Julia Child's classic recipe for boeuf bourguignon, French beef stew in red wine with braised onions and mushrooms from Mad Men, Season 5.
“Carefully done and perfectly flavored,” Child once said, “it is certainly one of the most delicious beef dishes concocted by man.” From Mastering the Art of French Cooking by Julia Child (Knopf, 1961)
- Serve with boiled potatoes, rice or noodles.
- 6-ounce chunk of bacon
- 9- to 10-inch fireproof casserole, 3 inches deep
- 1 tablespoon olive oil or cooking oil
- Slotted spoon
- 3 pounds lean stewing beef cut into 2-inch cubes
- 1 sliced carrot
- 1 sliced onion
- 1 teaspoon salt
- 1/4 teaspoon black pepper
- 2 tablespoons flour
- 3 cups of a full-bodied young red wine, or a Chianti
- 2 to 3 cups brown beef stock or canned beef bouillon
- 1 tablespoon tomato paste
- 2 cloves mashed garlic
- 1/2 teaspoon thyme
- A crumbled bay leaf
- Blanched bacon rind
- 18 to 24 small white onions, brown-braised in stock.
- 1 pound fresh mushrooms, quartered, sautéed in butter
- Parsley sprigs
- Remove rind, and cut bacon into lardons (sticks, 1/4 inch thick and 1 1/2 inches long). Simmer rind and bacon for 10 minutes in 1 1/2 cups of water. Drain and dry.
- Preheat oven to 450°F.
- Sauté bacon in the oil over moderate heat for 2 to 3 minutes to brown lightly. Remove to a side dish with a slotted spoon. Set casserole aside. Reheat until fat is almost smoking before you sauté the beef.
- Dry the beef in paper towels; it will not brown if it is damp. Sauté it, a few pieces at a time, in the hot oil and bacon fat until nicely browned on all sides. Add it to the bacon.
- In the same fat, brown the sliced vegetables. Pour out the sautéing fat.
- Return the beef and bacon to the casserole and toss with the salt and pepper. Then sprinkle on the flour and toss again to coat the beef lightly with the flour. Set casserole uncovered in the middle position of preheated oven for 4 minutes. Toss the meat and return to oven for 4 minutes more. (This browns the flour and covers the meat with a light crust.) Remove casserole and turn oven down to 325°F.

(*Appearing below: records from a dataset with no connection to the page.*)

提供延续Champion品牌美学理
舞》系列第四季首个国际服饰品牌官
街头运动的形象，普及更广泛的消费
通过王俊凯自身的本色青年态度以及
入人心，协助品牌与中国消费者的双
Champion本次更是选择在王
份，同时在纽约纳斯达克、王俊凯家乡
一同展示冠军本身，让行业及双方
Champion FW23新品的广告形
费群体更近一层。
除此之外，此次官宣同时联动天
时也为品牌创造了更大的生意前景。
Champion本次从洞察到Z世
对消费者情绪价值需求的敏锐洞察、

- Stir in the wine and enough stock or bouillon so that the meat is barely covered. Add the tomato paste, garlic, herbs and bacon rind. Bring to a simmer on top of the stove. Then cover the casserole and set in lower third of preheated oven. Regulate heat so liquid simmers very slowly for 2 1/2 to 3 hours. The meat is done when a fork pierces it easily.
- While the beef is cooking, prepare the onions and mushrooms. Set them aside until needed.
- When the meat is tender, pour the contents of the casserole into a sieve set over a saucepan. Wash out the casserole and return the beef and bacon to it. Distribute the cooked onions and mushrooms over the meat.
- Skim fat off the sauce. Simmer sauce for a minute or two, skimming off additional fat as it rises. You should have about 2 1/2 cups of sauce thick enough to coat a spoon lightly. If it is too thin, boil it down rapidly. If too thick, mix in a few tablespoons of stock or canned bouillon. Taste carefully for the seasoning. Pour the sauce over the meat and vegetables. *Recipe may be completed in advance to this point.
- For immediate serving: Cover the casserole and simmer for 2 to 3 minutes, basting the meat and vegetables with the sauce several times. Serve in its casserole or arrange the stew on a platter surrounded with potatoes, noodles or rice and decorated with parsley.
- For later serving: When cold, cover and refrigerate. About 15 to 20 minutes before serving, bring to the simmer, cover and simmer very slowly for 10 minutes, occasionally basting the meat and vegetables with the sauce.